**Reading text**
※ ※ ※

48% of Irish companies managing vehicles have no risk assessment process in place

by Eleonora Malacarne on Oct 9, 2018 9:00:00 AM

48% of Irish companies managing vehicles have no risk assessment process in place

September has not only been the back-to-school month for companies whose business relies on vehicles, but also a period for balancing the different activities associated with their commercial operation and reviewing their readiness in terms of roadworthiness, safety and compliance.

A study on compliance inspections carried out on drivers’ hours and an RSA investigation on bus conditions in Ireland have revealed that the number of inspections into the verification of fleet compliance is considerable to the extent that companies need to have a preventive compliance strategy and never compromise safety in order to generate savings. But another inspection campaign, conducted this time by the Health and Safety Authority (HSA) of Ireland, targeting risk assessment processes, has revealed that 48% of Irish companies do not have a vehicle risk programme covering risk assessment related to their activities.

This latter campaign focussed on dedicated inspections carried out between April 9 and April 20, 2018 and published in September. In that period of time 145 inspections focussing on transport and vehicles risk have been conducted in different activity sectors, with Transport and Storage, Manufacturing and Wholesale and Retail being the most prominent. A second round of 149 inspections was conducted up until June and also counted in the results.

※ ※ ※

**Data block**
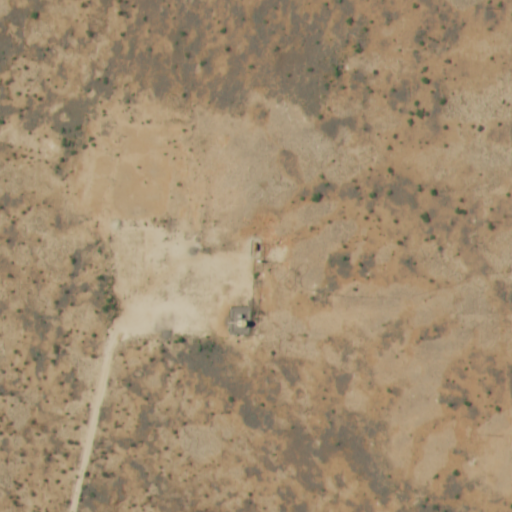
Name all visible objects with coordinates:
power tower: (510, 213)
road: (110, 366)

※ ※ ※

**Problem 1**
Name the activity sectors that the article on Irish vehicle risk assessment identifies as the most prominent among those inspected.
**Problem 2**
According to the article on Irish vehicle risk assessment, how many inspections were carried out between April 9 and April 20, 2018?
**Problem 3**
Pick up the article on Irish vehicle risk assessment after its final sentence and continue writing it.

**Task response 1**
Transport and Storage; Manufacturing; Wholesale and Retail

**Task response 2**
145 inspections were carried out in that period.

**Task response 3**
Driving for work was actually considered in 229 out of a total of 294 inspections as a relevant activity, but only for 49% of these companies was driving for work actually addressed in their safety statement. Despite working with vehicles being considered a high risk activity, a considerable proportion of workplaces still do not fully appreciate the statistical evidence, while a consistently high percentage (46%) of fatal incidents are connected with vehicle use.

Despite the stress made by all organisations involved and the results yielded by the different studies and the actions taken by these road safety and health and safety authorities, a lot more commitment is needed by employers in order to tackle risks related to the use of vehicles, as well as more effort needed in the management of such activities.

During the whole month of October, free driving for work seminars will be conducted by the RSA and the HSA in collaboration with An Garda Síochána, to outline legal requirements for companies regarding fleet and vehicle management, including information on best practices and how to manage drivers and provide guidance in risk management. The first two appointments were on the 4th and 5th of October, but there are two more left, they are for the 24th of October in Fota Island Resort in Cork and the 27th in Leopardstown Pavilion in Dublin.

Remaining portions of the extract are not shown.